Explore the material:
1. Reproduce the passage of the ski forum thread starting with "## keyser soze" and going on through "JimG. (Dec 12, 2016)".
2. Answer these questions using the ski forum thread.
(a) How many inches of snow had Snow Ridge received over the last two days?
(b) On which day did Cornhead plan to ski Whiteface?
(c) Which mountain did keyser soze ask about conditions at?
3. Continue the ski forum thread from its final line.

Corn!  How ya been?!  Awesome midweek days this MWF -- off the charts!  (for this time of year anyway, especially today)  I'll pass on mingling with the weekend posers, thank you, but do you ever get to Cats midweek in mid-season?


----------



## Cornhead (Dec 9, 2016)

Shredder of Gnar said:


> Corn!  How ya been?!  Awesome midweek days this MWF -- off the charts!  (for this time of year anyway, especially today)  I'll pass on mingling with the weekend posers, thank you, but do you ever get to Cats midweek in mid-season?



Hey Shredder, been well. A possible yes to mid week "Cat" skiing, especially if that's where the snow goes. My company was sold. Good news is, I still have a job. Bad news is, I lost one week's vacation, one paid holiday, Good Friday. Also lost paid birthday usable anytime, and incentive days, one per quarter of perfect attendance. I think I had two in 18 yrs. Good news is, we long term employees were grandfathered, so we didn't have to start from scratch. Bad news is, it was so slow this past Summer I burned days I normally wouldn't. So definitely maybe to weekday Cat skiing. Winter is cold and flu season after all.[emoji6] 

Hitting Snow Ridge tomorrow, 18" last two days. Their opening day, so should still be fresh.Whiteface Sunday, 23" last 7 days. I'll be wearing red pants, red jacket, red hat with a white ball on top, and a fake white beard, ho, ho, ho. Should be a great weekend.

I'll let you know if I make any midweek Cat excursions.

Sent from my XT1064 using AlpineZone mobile app


----------



## keyser soze (Dec 12, 2016)

Anybody been to Hunter lately and can advise on conditions?  Thinking of going this coming Sunday.


----------



## JimG. (Dec 12, 2016)

keyser soze said:


> Anybody been to Hunter lately and can advise on conditions?  Thinking of going this coming Sunday.

Source data:
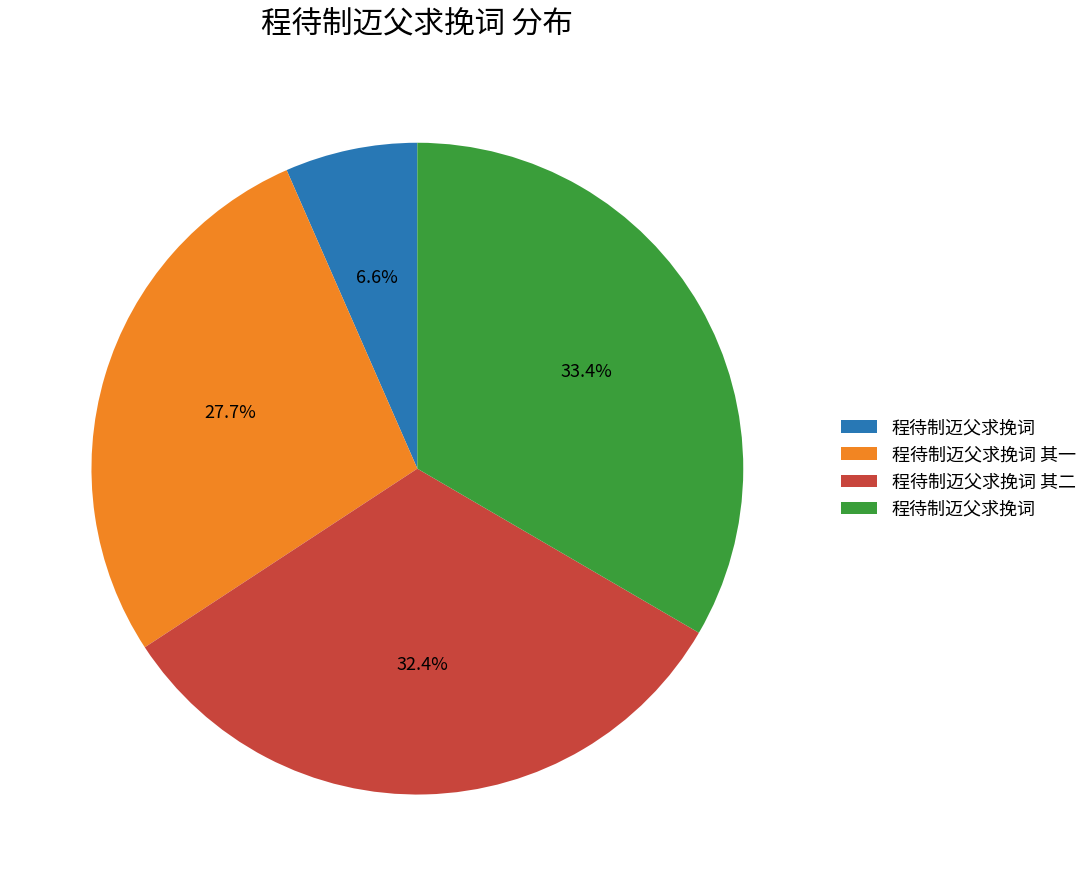

Is there a majority slice in this chart?

No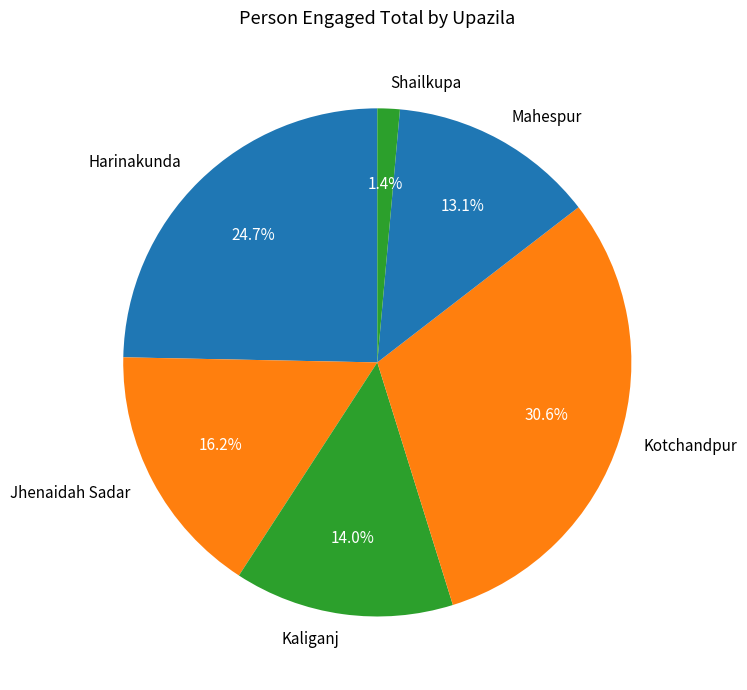

Does Kotchandpur account for over 50% of the chart?

No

Answers by item number:
1.
## keyser soze (Dec 12, 2016)

Anybody been to Hunter lately and can advise on conditions?  Thinking of going this coming Sunday.


----------



## JimG. (Dec 12, 2016)

2.
(a) 18 inches
(b) Sunday
(c) Hunter

3.
Conditions were excellent this past Saturday. Insanely crowded though. Many missiles of the guided and unguided variety everywhere. Many race teams from other areas clogging things up. Went to Belleayre yesterday for a needed "mellow vibe" day. 

Will be at Hunter again Tues Wed and will report more then.


----------



## keyser soze (Dec 12, 2016)

Thanks Jim.. I've had pretty good luck with the crowds on Sundays the last few years.  I get there early and ski the front side until ~ 10 and then hit West when it opens for a while.  Then the front is usually not bad around lunchtime.  Get some lunch ~ 1:30 and then it's usually thinning out by the time I come back out for my last 7-8 runs.


----------



## JimG. (Dec 12, 2016)

keyser soze said:


> Thanks Jim.. I've had pretty good luck with the crowds on Sundays the last few years.  I get there early and ski the front side until ~ 10 and then hit West when it opens for a while.  Then the front is usually not bad around lunchtime.  Get some lunch ~ 1:30 and then it's usually thinning out by the time I come back out for my last 7-8 runs.



No west side until I would expect this Friday the earliest. They did get Minya open and it skied fantastically so F lift was the ticket.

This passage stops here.